By Petra Eperjesi
Manager of Forest School Canada
This post was previously published on the Child & Nature Alliance. It is reposted here with permission.
I’ve got joy on my mind.
That’s maybe strange during a global pandemic, but I’ve been having so many conversations these days that are all pointing to joy. I asked a colleague who is a special educator who values taking her students outside what has most surprised her in the last year. She said joy! The joy of taking helping students out of their wheelchairs to be laid in a leaf pile, some of them 21 years old, laying in a leaf pile for the first time. Joy!
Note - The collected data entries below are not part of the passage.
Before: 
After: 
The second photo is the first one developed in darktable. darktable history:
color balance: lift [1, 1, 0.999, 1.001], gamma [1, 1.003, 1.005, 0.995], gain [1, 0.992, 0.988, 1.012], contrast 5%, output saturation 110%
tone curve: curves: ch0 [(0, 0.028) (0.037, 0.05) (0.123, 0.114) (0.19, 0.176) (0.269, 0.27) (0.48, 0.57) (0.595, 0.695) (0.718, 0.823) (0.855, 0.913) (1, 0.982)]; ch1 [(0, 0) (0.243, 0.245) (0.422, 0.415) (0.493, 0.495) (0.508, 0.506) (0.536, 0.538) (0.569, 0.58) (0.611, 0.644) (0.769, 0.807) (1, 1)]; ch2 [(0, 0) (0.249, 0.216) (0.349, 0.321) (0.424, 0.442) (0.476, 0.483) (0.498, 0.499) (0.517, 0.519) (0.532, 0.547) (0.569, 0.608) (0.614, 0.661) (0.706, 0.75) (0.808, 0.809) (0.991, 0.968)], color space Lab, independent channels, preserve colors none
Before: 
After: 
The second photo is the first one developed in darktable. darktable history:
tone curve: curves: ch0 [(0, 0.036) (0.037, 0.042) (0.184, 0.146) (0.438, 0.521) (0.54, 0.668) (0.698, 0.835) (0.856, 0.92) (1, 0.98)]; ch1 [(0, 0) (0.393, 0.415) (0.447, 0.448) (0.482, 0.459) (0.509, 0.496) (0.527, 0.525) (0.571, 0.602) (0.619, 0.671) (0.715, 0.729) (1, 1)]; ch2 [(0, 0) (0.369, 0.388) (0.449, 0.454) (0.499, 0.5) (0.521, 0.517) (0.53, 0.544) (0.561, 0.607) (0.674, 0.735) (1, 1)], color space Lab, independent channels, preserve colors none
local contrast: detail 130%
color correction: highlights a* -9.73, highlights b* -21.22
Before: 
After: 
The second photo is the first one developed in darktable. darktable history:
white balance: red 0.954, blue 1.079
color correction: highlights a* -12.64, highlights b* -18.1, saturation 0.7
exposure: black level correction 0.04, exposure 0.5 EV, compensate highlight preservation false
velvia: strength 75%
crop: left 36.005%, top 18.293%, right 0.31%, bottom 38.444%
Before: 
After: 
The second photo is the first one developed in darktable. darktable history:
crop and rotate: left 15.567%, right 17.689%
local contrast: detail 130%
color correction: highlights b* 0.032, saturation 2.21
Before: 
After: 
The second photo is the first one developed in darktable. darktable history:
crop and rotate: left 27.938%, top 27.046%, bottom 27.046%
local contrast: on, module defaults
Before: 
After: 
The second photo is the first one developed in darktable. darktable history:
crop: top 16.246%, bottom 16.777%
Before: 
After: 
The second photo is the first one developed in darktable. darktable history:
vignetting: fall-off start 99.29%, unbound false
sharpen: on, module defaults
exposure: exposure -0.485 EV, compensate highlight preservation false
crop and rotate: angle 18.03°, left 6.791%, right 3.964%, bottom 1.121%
I spoke with a person who didn’t understand what I meant when I said that learning can be co-constructed with the land. He said, “that sounds a lot like free play and recess.” I said free play and recess is learning. The idea that they’re separate(able) is one I’ve rejected and dismantled many times but this time, when a colleague said, “it’s like it’s unfathomable that learning could be fun”, it hit me: Maybe the struggle isn’t in understanding that play is learning. Maybe the issue is that we’ve so divorced learning from joy and so married it to work – industrialized, repetitive, efficient, one size fits all work – that we’ve forgotten that learning can look and sound and feel joyful! Playful! Fun!
At this time of a global pandemic we are being pushed to reimagine what education will look like. We are being told to figure out new protocols, new routines, new strategies. If it has to be (gets to be?!) new, if it has to be (gets to be?!) reimagined, let us reimagine it outside! We know that outside is safest right now physically, and we’ve long known and felt that it’s good for us emotionally and psychologically.
That same special educator who shared her “leaf therapy” story with me also spoke to how much work it is to take children outside, especially those with exceptionalities and disabilities, and, she said, “it is always worth it.”
Let’s make the effort. Let’s meet this moment. Let’s reimagine education outside. Let’s make room for joy!